Mode-Seeking Divergences: Theory and Applications to GANs
Proceedings of The 26th International Conference on Artificial Intelligence and Statistics, PMLR 206:8321-8350, 2023.
Generative adversarial networks (GANs) represent a game between two neural network machines designed to learn the distribution of data. It is commonly observed that different GAN formulations and divergence/distance measures used could lead to considerably different performance results, especially when the data distribution is multi-modal. In this work, we give a theoretical characterization of the mode-seeking behavior of general f-divergences and Wasserstein distances, and prove a performance guarantee for the setting where the underlying model is a mixture of multiple symmetric quasiconcave distributions. This can help us understand the trade-off between the quality and diversity of the trained GANs’ output samples. Our theoretical results show the mode-seeking nature of the Jensen-Shannon (JS) divergence over standard KL-divergence and Wasserstein distance measures.
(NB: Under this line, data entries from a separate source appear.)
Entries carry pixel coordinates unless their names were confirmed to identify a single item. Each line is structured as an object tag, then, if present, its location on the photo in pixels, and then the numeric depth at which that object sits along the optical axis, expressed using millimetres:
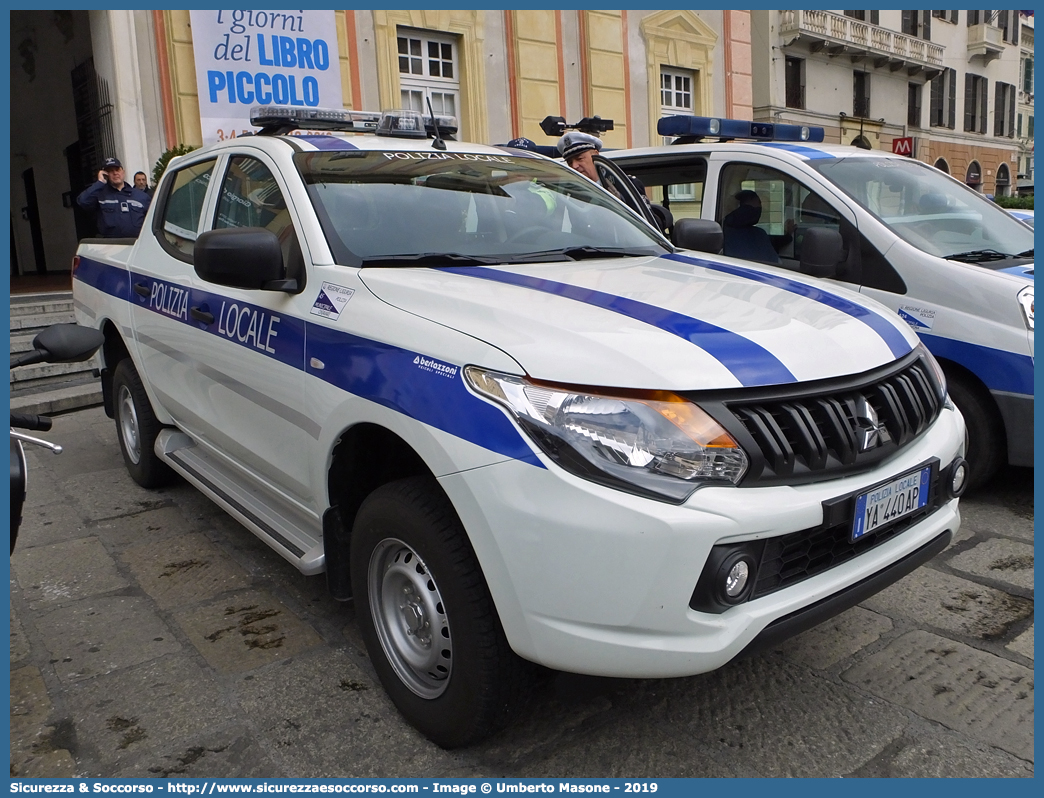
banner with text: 11133
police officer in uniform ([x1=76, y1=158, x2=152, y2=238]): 8914
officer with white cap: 6129
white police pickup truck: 2016
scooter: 2412
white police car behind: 4021
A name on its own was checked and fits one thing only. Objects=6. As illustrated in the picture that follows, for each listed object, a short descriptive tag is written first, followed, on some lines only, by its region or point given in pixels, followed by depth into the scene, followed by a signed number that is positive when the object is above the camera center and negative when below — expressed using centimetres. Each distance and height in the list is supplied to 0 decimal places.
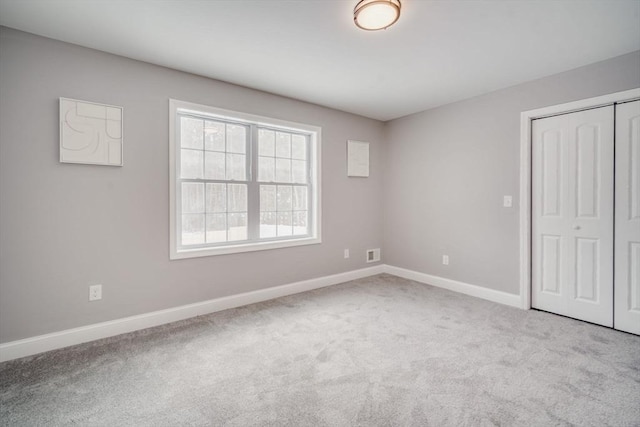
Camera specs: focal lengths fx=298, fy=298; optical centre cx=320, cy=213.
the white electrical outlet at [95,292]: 262 -72
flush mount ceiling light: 193 +134
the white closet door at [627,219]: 271 -6
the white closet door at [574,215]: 288 -2
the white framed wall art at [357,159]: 456 +83
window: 319 +36
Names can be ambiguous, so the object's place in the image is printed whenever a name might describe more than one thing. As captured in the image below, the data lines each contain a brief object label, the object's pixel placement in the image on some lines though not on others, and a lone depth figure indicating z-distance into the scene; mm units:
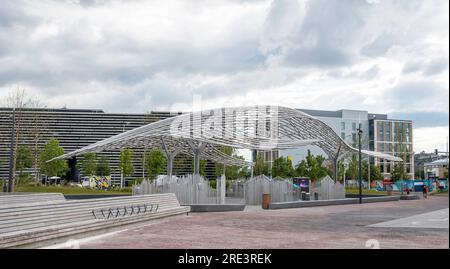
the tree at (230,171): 80612
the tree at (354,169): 66488
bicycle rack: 13633
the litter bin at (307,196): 31462
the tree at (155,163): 53531
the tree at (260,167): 93812
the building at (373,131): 107375
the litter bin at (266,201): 24797
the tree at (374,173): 89500
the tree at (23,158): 50812
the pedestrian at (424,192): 43250
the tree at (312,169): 69262
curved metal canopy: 27984
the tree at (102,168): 77875
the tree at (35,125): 45281
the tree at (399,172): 71294
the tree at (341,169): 76250
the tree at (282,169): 84250
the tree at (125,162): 55425
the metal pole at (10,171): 26266
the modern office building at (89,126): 111500
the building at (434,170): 96050
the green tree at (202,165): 73594
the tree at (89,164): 71681
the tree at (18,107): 41844
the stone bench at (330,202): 25703
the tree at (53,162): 58156
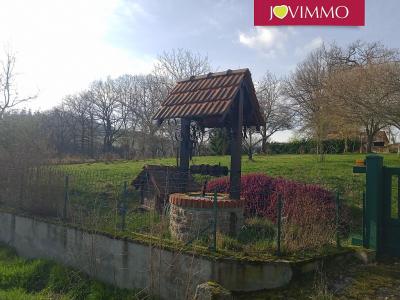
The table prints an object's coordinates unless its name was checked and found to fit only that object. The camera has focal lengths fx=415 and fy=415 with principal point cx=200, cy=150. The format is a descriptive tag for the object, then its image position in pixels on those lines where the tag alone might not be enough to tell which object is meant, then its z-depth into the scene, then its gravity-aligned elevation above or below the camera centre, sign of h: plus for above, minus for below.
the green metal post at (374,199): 7.93 -0.83
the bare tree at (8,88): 30.01 +4.81
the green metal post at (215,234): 6.96 -1.34
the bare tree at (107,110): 53.69 +5.61
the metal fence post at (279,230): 6.96 -1.26
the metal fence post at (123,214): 8.56 -1.26
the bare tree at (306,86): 40.25 +7.09
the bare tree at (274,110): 43.97 +4.75
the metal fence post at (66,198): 10.27 -1.15
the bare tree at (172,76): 40.56 +7.81
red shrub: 8.40 -1.09
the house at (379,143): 40.29 +1.58
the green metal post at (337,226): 7.87 -1.35
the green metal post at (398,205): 7.87 -0.93
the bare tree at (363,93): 21.55 +3.43
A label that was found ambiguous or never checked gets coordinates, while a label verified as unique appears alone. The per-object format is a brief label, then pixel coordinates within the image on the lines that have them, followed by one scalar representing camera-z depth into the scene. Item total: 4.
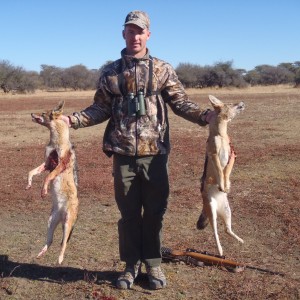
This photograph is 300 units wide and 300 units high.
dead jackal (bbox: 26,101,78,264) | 5.17
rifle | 6.18
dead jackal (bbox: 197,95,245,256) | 5.01
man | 5.29
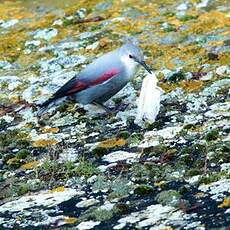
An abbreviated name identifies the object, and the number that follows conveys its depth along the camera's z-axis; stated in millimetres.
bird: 13070
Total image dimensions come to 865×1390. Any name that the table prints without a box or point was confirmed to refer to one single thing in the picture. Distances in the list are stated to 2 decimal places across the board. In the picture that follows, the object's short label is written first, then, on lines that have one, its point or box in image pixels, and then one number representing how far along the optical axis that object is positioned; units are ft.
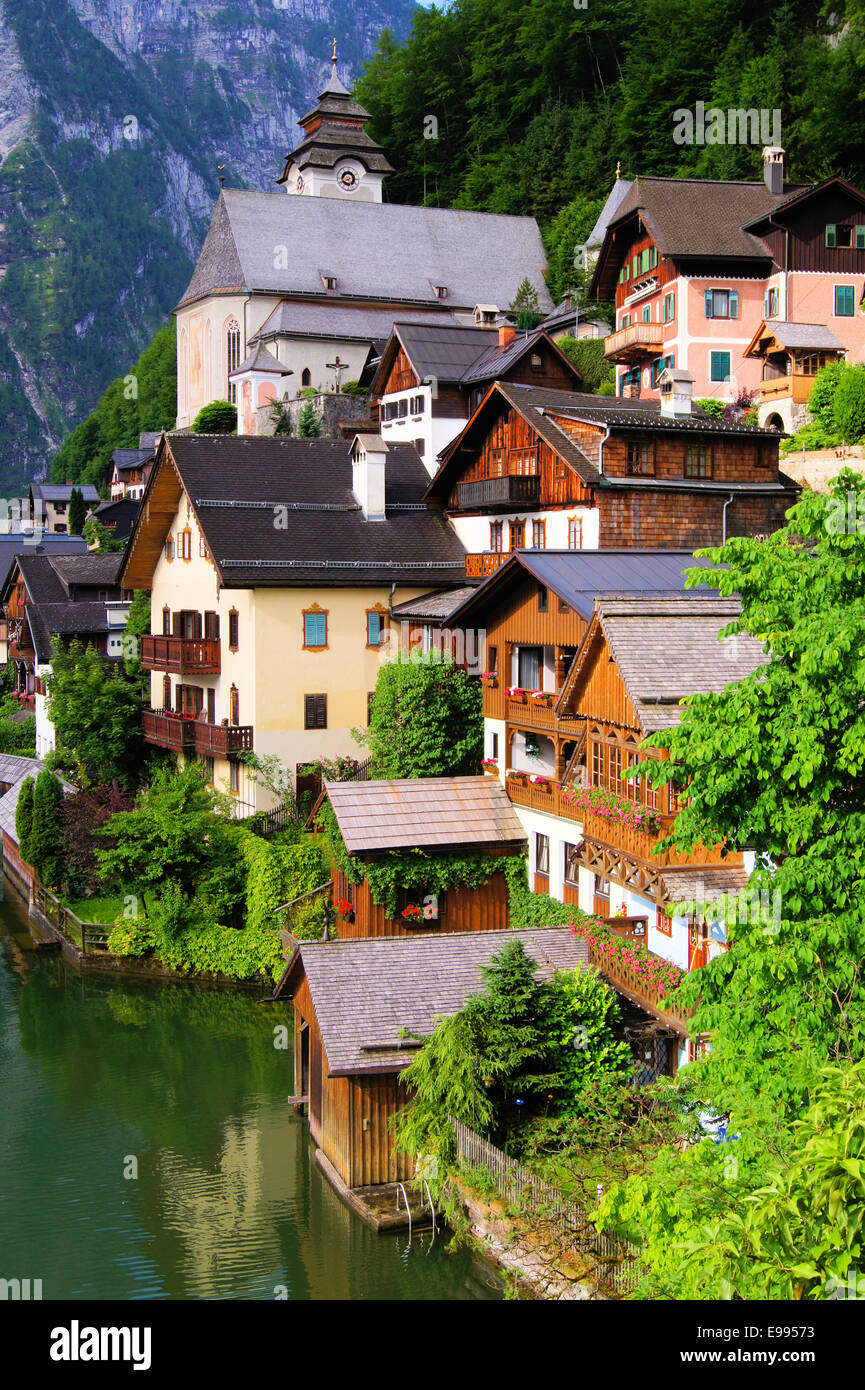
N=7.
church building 252.83
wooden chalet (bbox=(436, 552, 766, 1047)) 66.59
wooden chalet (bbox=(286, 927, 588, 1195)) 66.33
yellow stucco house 121.39
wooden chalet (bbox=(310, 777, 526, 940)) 90.33
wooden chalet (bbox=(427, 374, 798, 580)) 110.63
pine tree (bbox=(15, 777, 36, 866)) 124.67
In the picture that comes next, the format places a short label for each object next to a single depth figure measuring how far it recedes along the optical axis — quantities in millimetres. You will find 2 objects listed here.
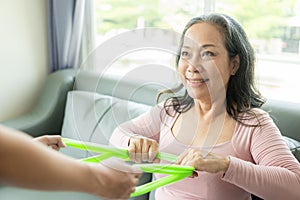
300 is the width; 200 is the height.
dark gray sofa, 1709
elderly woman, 1237
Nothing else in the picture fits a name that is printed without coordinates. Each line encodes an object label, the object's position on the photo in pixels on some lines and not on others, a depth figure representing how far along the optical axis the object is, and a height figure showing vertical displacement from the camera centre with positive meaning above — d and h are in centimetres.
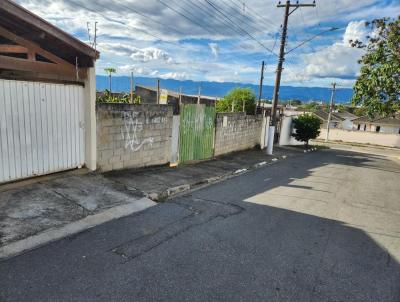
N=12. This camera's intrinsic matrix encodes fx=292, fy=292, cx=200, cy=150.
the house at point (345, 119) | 7075 -119
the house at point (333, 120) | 6800 -150
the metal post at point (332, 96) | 4600 +275
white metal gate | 609 -72
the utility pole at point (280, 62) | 1694 +280
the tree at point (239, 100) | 2719 +76
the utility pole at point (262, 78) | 2623 +275
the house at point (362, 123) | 6125 -181
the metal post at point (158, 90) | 996 +43
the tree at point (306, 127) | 2526 -135
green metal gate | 1130 -109
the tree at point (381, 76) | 1715 +242
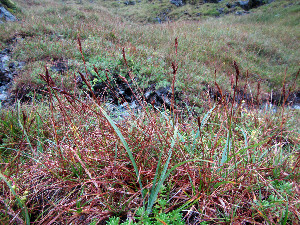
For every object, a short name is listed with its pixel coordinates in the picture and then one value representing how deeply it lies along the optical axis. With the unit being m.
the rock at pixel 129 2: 24.32
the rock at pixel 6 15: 7.52
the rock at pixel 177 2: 21.84
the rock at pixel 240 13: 17.55
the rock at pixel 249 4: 19.34
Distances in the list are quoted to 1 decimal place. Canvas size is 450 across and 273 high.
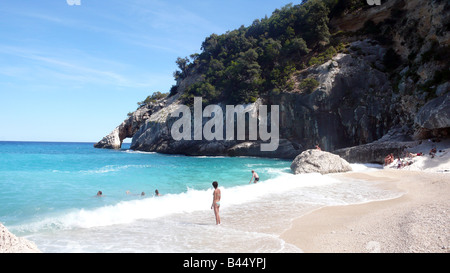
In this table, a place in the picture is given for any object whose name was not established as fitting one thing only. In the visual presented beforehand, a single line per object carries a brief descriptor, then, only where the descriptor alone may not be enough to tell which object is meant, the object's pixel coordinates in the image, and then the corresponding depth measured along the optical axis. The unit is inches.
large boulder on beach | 802.8
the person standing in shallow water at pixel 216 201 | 333.1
We subsequently demonstrate that a hybrid of JS-divergence and Wasserstein distance measures minimized by Lipschitz GANs mimics the mode-seeking behavior of the JS-divergence. We present numerical results showing the mode-seeking nature of the JS-divergence and its hybrid with the Wasserstein distance while highlighting the mode-covering properties of KL-divergence and Wasserstein distance measures. Our numerical experiments indicate the different behavior of several standard GAN formulations in application to benchmark Gaussian mixture and image datasets.